## WORK ITEM
Look through the material for lines with the word "Birac", and copy each one.

## RECORD SET
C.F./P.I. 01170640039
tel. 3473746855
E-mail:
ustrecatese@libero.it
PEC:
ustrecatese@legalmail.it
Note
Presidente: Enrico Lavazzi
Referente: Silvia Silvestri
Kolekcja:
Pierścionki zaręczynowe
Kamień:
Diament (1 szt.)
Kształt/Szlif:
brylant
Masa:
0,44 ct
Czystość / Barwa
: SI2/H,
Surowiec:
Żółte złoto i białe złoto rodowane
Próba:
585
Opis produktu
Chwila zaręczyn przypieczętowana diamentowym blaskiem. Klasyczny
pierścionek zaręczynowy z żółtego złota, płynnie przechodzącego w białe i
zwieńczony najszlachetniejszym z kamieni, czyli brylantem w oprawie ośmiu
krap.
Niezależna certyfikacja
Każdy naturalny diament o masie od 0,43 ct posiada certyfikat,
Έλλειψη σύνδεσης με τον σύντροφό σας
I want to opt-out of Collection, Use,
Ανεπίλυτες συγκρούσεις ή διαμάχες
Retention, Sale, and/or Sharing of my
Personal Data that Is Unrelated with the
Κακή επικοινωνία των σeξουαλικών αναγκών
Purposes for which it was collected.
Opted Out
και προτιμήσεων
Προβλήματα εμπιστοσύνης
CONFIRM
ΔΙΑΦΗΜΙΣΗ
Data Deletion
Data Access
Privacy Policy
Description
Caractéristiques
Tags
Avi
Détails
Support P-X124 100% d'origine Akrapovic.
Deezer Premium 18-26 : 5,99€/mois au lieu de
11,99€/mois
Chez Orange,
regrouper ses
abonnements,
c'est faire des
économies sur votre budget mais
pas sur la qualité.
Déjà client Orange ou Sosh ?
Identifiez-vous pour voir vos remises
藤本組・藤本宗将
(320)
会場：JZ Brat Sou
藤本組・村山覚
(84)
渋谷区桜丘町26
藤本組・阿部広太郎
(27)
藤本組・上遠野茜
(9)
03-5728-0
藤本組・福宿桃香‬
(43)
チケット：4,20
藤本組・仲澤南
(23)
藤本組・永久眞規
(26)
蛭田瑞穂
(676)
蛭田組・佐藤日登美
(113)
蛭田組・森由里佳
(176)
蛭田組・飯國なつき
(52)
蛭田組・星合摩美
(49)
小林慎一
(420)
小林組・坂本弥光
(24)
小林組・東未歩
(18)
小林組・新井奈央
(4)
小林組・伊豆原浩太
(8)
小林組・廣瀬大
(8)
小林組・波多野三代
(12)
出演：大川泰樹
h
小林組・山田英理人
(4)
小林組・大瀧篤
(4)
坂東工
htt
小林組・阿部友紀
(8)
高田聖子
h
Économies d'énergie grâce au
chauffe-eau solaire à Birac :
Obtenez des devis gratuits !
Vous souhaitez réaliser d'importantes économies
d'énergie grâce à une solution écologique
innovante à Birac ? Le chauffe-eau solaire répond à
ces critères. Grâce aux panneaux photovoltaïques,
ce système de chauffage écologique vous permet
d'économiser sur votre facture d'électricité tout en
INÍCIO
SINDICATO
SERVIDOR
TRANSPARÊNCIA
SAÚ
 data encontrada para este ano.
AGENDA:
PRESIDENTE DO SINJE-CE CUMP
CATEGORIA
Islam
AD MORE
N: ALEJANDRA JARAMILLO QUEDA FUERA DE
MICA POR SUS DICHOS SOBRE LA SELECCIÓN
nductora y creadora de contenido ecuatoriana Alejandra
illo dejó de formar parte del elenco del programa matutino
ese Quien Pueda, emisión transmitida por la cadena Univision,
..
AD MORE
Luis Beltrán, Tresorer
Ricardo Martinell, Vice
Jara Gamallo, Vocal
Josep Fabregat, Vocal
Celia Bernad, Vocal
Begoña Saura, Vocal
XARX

## SOLUTION FOR THIS EXERCISE
chauffe-eau solaire à Birac :
innovante à Birac ? Le chauffe-eau solaire répond à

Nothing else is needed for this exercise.